▶ [EXCERPT PROVIDED]:

Unemployment session from Friday

Below are links to the unemployment session materials so that this thread can be used for thoughts people have on the contents of the session.

Podcast

Chair: Minister Joan Burton T.D.

David Bell (Stirling)
Unemployment in the Great Recession: More Misery for the Young?

Aedin Doris (NUIM)
Employment and Unemployment: What do Sectoral and Demographic Patterns Tell Us?

Philip O’Connell (ESRI)
The Impact of Training Programme Type and Duration on the Employment Chances of the Unemployed in Ireland

6 replies on “Unemployment session from Friday”

“Mr Kenny said he was delighted these measures were discussed” – I’ll bet.

http://consilium.europa.eu/uedocs/cms_data/docs/pressdata/en/ec/127599.pdf is the document from last night about taking general measures against unemployment. I assume that our “National Jobs Plan” will be the forthcoming Pathways document?

Also, for anyone who wasn’t at the conference, Colm McCarthy’s presentation addressed so-called labour intensive capital spending. Well worth a listen in the context of unemployment.

@Liam Delaney

Well done on posting these presentation slides. They were excellent presentations and deserve detail consideration by ‘policy makers’.

@Dan

Colm McCarthy’s presentation addressed so-called labour intensive capital spending. Well worth a listen in the context of unemployment.

Colm McCarthy is an intelligent man. That does not mean he is always right. The fact that some capital projects were white elephants is not a reason for not considering capital projects. It is however a very good excuse for not considering this approach.

▶ [INFORMATION]:
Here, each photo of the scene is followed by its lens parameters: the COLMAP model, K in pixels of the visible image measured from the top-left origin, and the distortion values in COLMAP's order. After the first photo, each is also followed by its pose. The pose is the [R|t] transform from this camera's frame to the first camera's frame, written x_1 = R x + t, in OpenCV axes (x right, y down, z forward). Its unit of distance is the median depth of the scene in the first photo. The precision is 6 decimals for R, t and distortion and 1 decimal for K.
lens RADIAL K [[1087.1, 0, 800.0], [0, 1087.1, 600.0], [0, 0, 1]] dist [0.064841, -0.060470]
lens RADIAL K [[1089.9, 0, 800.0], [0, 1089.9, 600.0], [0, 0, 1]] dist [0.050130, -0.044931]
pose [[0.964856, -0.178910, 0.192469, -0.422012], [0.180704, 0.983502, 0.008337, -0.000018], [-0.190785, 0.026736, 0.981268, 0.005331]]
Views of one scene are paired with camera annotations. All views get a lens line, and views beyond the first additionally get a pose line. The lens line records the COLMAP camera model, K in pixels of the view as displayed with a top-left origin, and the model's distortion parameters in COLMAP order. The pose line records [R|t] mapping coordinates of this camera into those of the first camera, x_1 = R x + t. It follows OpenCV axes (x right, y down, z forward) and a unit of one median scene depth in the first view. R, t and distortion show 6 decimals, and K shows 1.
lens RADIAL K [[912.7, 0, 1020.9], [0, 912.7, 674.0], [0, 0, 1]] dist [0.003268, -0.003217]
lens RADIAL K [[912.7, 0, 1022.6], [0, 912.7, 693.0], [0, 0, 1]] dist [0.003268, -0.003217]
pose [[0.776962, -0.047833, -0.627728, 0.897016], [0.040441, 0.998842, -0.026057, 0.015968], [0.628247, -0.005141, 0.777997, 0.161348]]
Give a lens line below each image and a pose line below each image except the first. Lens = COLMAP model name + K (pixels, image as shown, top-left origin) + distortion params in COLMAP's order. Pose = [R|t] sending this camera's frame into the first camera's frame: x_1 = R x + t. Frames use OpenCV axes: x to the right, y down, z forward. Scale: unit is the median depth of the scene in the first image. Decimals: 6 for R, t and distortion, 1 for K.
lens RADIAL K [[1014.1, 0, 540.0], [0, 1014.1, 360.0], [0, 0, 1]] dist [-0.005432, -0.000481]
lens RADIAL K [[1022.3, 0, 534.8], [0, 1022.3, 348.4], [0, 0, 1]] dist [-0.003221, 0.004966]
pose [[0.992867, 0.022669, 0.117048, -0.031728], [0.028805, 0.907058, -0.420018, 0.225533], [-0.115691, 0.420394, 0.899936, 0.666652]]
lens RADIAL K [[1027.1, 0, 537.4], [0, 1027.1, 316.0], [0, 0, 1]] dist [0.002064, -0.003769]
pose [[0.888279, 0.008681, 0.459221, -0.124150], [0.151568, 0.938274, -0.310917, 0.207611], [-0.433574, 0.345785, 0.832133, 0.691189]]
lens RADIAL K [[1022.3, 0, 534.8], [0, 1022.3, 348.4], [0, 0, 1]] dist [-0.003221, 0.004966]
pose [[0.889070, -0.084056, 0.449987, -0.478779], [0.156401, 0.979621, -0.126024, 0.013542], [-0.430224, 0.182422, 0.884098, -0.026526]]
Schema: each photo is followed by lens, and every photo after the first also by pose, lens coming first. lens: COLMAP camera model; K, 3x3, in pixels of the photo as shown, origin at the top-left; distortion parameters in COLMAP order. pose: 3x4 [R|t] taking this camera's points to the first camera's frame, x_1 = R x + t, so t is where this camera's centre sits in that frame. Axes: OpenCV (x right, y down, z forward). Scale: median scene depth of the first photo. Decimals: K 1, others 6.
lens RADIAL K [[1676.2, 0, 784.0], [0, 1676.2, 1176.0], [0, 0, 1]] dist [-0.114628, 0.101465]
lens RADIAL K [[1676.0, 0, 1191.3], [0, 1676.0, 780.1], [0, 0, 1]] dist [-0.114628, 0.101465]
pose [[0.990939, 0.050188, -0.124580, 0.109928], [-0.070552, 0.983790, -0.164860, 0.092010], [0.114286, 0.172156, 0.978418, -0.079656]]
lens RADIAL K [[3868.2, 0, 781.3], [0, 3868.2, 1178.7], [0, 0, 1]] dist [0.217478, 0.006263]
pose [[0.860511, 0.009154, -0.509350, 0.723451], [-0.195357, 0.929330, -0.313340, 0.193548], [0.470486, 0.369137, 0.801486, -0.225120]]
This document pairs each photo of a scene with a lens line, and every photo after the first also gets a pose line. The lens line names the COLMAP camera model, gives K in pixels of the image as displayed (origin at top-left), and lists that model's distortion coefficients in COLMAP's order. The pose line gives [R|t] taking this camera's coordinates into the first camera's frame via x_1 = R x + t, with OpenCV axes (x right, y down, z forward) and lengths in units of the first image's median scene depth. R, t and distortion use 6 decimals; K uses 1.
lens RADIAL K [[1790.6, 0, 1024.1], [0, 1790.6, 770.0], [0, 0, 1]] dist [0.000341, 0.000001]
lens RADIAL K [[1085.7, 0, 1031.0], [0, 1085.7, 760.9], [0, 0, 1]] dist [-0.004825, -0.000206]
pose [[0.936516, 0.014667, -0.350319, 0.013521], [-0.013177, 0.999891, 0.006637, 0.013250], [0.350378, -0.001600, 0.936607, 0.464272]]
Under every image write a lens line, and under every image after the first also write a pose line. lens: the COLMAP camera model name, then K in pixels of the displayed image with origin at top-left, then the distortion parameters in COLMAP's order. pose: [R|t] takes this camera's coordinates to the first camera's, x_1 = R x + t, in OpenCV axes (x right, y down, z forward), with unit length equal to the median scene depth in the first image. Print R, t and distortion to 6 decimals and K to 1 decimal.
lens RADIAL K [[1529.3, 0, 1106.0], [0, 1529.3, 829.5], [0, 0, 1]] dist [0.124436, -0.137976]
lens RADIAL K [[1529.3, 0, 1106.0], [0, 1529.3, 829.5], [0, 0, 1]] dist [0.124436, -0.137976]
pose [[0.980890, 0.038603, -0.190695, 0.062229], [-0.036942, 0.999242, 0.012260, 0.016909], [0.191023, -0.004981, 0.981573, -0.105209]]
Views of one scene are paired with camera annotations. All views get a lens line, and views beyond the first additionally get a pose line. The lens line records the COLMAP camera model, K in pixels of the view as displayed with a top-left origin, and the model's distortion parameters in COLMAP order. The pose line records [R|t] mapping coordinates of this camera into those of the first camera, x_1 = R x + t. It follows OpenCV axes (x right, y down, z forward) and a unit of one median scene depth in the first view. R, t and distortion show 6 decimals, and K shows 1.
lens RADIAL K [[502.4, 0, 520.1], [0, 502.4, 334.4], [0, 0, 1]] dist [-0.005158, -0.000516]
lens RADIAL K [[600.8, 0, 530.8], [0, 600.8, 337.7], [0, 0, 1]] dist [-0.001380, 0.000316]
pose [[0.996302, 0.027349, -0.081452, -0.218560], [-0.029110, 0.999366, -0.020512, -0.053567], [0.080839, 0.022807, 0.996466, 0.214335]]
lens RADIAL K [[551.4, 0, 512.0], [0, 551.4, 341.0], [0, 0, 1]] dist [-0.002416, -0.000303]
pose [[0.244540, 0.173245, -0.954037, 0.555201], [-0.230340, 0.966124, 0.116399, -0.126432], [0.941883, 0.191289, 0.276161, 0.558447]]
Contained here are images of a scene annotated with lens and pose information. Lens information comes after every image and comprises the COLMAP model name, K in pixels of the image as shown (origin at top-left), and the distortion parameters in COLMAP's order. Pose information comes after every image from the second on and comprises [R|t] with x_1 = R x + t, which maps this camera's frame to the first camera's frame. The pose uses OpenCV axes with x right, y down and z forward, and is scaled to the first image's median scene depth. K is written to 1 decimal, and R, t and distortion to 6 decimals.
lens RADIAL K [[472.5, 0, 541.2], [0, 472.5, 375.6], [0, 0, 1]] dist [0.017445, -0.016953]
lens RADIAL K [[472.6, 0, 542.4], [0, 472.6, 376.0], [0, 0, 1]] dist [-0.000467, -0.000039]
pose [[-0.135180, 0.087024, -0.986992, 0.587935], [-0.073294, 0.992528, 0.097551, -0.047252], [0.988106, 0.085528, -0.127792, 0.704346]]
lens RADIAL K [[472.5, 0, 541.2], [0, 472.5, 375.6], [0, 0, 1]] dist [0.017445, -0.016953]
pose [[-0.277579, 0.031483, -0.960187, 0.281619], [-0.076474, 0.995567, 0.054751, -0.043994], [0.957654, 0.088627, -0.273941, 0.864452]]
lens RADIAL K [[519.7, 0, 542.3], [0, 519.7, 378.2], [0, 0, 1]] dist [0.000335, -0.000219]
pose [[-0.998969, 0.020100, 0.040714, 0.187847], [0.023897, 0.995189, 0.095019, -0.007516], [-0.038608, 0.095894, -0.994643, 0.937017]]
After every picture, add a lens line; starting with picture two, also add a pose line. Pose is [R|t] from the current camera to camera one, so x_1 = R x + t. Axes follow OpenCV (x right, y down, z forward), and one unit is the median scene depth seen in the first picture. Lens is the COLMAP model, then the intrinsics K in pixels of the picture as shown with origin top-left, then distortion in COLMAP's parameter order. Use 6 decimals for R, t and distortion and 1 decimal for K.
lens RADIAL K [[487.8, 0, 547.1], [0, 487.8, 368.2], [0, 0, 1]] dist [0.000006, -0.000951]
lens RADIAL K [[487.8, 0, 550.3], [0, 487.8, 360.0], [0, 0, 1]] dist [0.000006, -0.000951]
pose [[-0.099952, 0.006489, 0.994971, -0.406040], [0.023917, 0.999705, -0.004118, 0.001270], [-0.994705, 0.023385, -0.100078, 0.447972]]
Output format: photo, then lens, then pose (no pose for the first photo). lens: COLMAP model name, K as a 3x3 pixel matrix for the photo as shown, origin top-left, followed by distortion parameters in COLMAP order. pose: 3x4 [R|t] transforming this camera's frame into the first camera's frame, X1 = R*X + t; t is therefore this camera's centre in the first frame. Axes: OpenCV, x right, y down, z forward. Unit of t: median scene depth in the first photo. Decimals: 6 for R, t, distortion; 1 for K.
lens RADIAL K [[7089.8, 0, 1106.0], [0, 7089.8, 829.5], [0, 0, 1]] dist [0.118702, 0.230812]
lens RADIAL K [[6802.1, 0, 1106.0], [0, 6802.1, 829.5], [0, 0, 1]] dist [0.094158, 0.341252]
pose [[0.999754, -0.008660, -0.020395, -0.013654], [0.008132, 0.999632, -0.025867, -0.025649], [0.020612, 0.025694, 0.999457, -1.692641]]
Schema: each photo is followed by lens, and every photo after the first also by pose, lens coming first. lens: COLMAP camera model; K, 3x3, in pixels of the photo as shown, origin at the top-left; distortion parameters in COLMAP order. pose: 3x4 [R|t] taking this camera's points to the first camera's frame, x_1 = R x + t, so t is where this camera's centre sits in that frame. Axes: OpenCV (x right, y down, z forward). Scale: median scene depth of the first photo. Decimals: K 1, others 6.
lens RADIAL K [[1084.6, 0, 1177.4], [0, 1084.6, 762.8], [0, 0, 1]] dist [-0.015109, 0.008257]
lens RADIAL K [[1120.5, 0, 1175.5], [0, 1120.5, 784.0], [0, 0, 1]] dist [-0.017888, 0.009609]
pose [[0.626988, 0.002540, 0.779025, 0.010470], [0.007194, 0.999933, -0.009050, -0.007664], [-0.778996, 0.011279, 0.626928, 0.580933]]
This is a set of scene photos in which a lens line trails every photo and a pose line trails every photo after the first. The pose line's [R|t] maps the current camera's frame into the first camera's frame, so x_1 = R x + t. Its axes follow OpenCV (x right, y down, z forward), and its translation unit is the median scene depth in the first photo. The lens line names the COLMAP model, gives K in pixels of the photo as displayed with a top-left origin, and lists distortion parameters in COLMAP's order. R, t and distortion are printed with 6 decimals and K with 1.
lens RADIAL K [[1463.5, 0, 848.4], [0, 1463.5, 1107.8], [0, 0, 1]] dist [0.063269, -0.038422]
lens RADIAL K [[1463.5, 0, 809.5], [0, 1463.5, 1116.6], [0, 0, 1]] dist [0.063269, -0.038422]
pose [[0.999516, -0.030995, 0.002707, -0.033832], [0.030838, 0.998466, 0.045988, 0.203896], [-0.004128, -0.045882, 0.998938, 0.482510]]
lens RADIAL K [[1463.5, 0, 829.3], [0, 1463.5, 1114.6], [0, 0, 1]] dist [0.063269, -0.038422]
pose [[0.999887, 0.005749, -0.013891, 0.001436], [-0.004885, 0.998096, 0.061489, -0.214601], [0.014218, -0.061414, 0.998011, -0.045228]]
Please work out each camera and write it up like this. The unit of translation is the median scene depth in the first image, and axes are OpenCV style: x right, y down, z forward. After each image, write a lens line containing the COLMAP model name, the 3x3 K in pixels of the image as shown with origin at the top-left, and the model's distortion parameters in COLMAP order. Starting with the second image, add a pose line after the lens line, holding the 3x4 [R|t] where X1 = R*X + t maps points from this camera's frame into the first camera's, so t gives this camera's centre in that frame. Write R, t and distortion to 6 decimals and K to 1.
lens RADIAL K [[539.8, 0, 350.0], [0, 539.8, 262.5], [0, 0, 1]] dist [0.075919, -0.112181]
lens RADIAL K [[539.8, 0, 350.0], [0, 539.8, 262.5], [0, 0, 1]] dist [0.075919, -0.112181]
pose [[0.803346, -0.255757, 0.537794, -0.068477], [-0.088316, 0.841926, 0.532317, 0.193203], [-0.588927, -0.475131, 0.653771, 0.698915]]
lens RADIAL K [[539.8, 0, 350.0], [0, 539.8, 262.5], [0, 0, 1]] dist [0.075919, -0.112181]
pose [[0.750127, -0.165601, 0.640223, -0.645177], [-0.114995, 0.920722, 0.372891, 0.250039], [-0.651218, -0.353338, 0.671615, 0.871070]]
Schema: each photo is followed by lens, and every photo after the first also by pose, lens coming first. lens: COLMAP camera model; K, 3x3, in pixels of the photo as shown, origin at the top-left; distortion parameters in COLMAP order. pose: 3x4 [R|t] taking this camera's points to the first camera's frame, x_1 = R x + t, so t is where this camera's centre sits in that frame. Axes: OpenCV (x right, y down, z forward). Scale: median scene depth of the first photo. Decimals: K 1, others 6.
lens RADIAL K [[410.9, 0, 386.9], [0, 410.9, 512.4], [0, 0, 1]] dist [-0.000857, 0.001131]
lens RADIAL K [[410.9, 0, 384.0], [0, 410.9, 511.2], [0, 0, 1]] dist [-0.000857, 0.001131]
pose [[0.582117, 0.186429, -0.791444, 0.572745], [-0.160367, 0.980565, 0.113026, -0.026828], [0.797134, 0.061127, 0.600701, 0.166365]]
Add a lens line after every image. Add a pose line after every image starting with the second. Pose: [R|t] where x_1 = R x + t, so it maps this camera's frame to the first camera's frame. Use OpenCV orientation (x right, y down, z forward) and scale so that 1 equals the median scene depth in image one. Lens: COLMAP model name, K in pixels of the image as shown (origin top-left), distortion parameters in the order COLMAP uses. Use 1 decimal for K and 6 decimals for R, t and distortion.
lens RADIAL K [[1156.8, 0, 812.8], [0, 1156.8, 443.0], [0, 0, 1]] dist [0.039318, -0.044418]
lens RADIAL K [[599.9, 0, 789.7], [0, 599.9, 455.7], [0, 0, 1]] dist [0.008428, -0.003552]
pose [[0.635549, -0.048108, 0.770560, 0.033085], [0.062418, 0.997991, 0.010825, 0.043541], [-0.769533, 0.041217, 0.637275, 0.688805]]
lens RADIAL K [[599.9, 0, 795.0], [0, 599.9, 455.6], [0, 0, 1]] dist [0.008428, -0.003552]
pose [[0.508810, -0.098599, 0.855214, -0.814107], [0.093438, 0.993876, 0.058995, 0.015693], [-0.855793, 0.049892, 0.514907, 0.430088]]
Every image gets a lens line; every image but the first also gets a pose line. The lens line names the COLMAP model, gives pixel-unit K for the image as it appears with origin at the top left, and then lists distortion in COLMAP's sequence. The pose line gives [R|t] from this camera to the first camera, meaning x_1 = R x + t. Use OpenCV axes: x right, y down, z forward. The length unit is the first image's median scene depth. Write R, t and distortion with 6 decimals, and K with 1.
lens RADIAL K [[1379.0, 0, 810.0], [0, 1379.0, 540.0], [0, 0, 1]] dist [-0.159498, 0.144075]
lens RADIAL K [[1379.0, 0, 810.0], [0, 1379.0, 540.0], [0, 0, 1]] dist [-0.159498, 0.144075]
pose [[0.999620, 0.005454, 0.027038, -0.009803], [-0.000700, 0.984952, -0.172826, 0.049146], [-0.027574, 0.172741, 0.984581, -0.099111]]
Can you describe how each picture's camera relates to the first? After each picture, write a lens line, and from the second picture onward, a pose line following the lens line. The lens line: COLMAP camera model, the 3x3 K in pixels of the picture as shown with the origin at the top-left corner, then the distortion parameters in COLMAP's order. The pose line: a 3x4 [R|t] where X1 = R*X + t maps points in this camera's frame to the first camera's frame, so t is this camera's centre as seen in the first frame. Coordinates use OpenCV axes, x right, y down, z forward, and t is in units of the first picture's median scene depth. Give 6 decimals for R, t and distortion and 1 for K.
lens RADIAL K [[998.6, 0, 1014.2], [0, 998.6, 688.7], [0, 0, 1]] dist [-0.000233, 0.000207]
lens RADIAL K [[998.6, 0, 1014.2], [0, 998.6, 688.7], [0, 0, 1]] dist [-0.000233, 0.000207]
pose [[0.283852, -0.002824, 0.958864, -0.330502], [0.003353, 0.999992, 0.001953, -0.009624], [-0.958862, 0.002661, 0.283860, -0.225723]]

▶ [SET OF TASKS]:
A - In the unemployment session post, list every speaker who gave a session presentation, with the affiliation shown beside each name.
B - Rewrite the paragraph of the unemployment session post that begins "Colm McCarthy is an intelligent man" in no more than two sentences, keeping its main points.
C - According to the unemployment session post, who chaired the session?
The items have no connection to the unemployment session post.

▶ [TASK RESULTS]:
A -
- David Bell (Stirling)
- Aedin Doris (NUIM)
- Philip O'Connell (ESRI)

B - Colm McCarthy is intelligent but not always right. Some capital projects turning out to be white elephants is no reason to rule out capital projects, though it is a convenient excuse for not considering that approach.

C - Minister Joan Burton T.D.